Paul a quelques démêlés avec son envahissant voisin, Tonio, qui, bien qu'Italien, ne lui parle qu'en anglais, a une vie réglée comme du papier à musique et un jardin semblable un parc. Aucun des « cadeaux » de Tonio n'est désintéressé. En échange d'une bouture, Paul doit élaguer un arbre qui fait de l'ombre aux tomates, reculer une haie que Tonio juge trop touffue, ou d'autres choses encore. Autant chez Tonio tout est pimpant et florissant, autant chez Paul tout périclite : jamais l'eau de la piscine ne deviendra claire et le vieux pommier ne sera bientôt plus qu'un tas de bois à brûler.

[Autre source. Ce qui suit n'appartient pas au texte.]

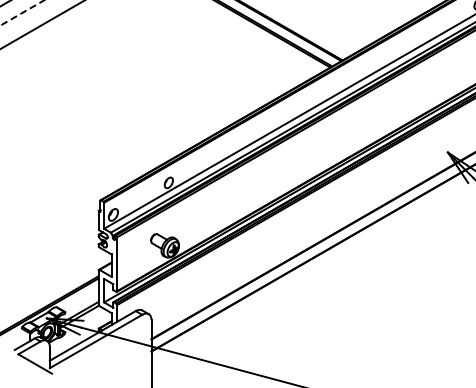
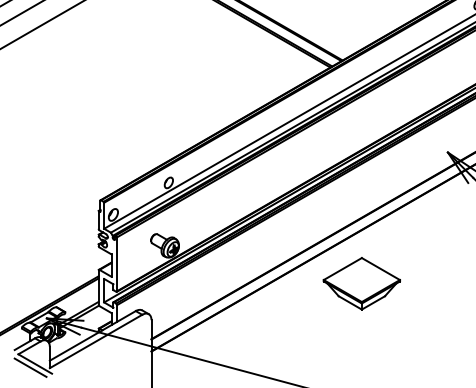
line at (22, 12): dashed -> solid
part at (361, 283): none -> present
line at (30, 367): none -> present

Paul peste contre les téléphones, smartphones et autre iPads qui empêchent les gens de communiquer. Tout le monde parle, mais pas à lui.
Le livre s'ouvre sur deux pages bizarres où douze vignettes présentent le même oiseau immobile, que Paul compare à un « croisement entre un pingouin et une mouette » et se ferme par treize pages blanches, ne comportant qu'un seul dessin et qui apportent une touche finale de poésie et d'espoir.
C'est un album aigre-doux que j'ai eu envie de lire après le passage de l'auteur à « La librairie francophone ». J'y ai retrouvé pas mal de situations vécues et bien observées et il m'a plu.